Ein seit Jahren mit Erfolg angewandtes Verfahren ist das Begehungsverfahren auf der Schiefen Ebene nach DIN 51130 bzw. DIN 51097 (für Barfußbereiche).

Die Prüfung erfolgt im Sinne einer Baumusterprüfung. Die Prüfergebnisse finden Anwendung bei der Auswahl und Gestaltung von Fußböden auf der Grundlage tätigkeitsbezogener Anforderungen an die Rutschhemmung von Bodenbelägen in Arbeitsräumen und -bereichen mit Rutschgefahr (ASR A1.5/1,2).
Prinzip der Prüfung ist es, beim Abwärtsgang auf der Schiefen Ebene den Neigungswinkel zu finden, bei dem die Prüfperson unsicher wird und anfängt auszurutschen. Dazu wird während des "Gehens am Ort" durch die Prüfperson selbst der Neigungswinkel der mit dem zu prüfenden Belag belegten Trittbahn in kleinen Schritten bis zum unsicheren Zustand bzw. bis zum Ausrutschen erhöht.
Dieser sogenannte Akzeptanzwinkel α (physikalisch Reibungswinkel ρ) ist der Winkel, bei dem die Prüfperson zu rutschen beginnt, d.h. die für ein sicheres Gehen notwendige Haftreibung in die Gleitreibung übergeht. Der Akzeptanzwinkel α ist ein Maß für die Rutschhemmung des Fußbodens.
Der Akzeptanzwinkel ist soweit wie möglich in der Nähe der Haftreibung zu erfassen, d. h. praktisch die Grenze des sicheren Gehens zu erfassen. Dieser Punkt ist in einem geringen Verstellbereich durch Annäherung von zu großem und zu kleinem Neigungswinkel so weit wie möglich einzugrenzen.

Die Prüfung wird mit einem definierten Prüfschuh im trockenen Zustand oder mit Prüföl (für den Barfußbereich Wasser) als Gleitmittel durchgeführt. Subjektive Einflüsse auf den Akzeptanzwinkel werden durch ein Kalibrierverfahren eingegrenzt. Der gesamte Bereich des Neigungswinkels wird in bestimmte Winkelbereiche eingeteilt. Aus diesen Winkelbereichen heraus erfolgt die Klassifizierung des geprüften Belages in bestimmte Bewertungsgruppen der Rutschgefahr (R-Gruppen).

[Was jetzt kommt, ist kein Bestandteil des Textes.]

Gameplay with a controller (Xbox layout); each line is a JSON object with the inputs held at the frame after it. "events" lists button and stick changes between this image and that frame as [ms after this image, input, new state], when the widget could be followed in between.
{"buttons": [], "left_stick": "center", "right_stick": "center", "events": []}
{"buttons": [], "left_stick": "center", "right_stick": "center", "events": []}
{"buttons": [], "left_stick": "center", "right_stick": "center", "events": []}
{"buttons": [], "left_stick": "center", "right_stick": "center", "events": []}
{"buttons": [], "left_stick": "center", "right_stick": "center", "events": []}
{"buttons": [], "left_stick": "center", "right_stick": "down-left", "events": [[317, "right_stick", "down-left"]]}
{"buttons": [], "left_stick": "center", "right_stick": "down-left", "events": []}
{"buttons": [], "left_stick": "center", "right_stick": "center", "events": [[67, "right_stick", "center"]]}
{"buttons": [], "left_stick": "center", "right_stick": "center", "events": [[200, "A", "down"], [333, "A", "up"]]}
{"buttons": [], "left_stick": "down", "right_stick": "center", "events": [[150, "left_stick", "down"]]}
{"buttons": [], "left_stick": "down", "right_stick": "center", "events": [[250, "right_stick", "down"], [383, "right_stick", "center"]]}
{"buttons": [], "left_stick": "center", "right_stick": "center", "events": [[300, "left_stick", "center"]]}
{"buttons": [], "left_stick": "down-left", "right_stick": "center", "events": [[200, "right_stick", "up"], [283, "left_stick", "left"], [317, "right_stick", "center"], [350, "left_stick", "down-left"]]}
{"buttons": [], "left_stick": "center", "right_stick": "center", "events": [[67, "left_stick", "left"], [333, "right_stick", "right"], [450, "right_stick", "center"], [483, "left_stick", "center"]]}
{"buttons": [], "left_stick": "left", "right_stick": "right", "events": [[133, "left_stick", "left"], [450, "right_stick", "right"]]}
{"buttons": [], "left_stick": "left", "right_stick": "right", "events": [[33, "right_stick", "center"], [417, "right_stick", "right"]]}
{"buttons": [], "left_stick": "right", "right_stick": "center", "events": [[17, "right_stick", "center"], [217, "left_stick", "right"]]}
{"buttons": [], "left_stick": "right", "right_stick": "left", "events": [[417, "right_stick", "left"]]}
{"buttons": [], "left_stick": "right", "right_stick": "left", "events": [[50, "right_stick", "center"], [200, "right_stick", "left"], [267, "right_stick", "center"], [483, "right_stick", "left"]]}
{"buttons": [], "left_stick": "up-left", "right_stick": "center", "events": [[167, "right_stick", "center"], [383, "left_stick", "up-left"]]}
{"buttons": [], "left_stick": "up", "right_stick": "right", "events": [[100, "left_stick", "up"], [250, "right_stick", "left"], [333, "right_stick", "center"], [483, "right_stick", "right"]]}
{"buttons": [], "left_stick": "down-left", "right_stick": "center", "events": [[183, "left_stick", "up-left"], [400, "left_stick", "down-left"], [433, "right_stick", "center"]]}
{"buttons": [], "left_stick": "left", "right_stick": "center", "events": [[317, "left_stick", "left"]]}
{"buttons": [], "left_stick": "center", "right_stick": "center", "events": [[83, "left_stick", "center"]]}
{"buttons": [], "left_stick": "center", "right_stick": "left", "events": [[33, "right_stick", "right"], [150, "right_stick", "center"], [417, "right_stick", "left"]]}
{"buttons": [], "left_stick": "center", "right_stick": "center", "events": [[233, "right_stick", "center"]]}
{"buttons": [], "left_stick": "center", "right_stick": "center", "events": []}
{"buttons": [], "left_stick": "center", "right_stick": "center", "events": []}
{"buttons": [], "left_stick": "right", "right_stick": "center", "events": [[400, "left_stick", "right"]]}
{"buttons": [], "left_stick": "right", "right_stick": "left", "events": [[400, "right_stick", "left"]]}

Diese Prüfung ist wegen der Berücksichtigung des menschlichen Ganges vorteilhaft, aber nur im Labor und nicht vor Ort einsetzbar. Sie wird hauptsächlich zur Bewertung und Klassifizierung neuer Beläge eingesetzt. Nachteilig ist die mehrheitlich untypische Prüfung mit Öl statt des bei Rutschunfällen am häufigsten vorhandenen Gleitmittels Wasser.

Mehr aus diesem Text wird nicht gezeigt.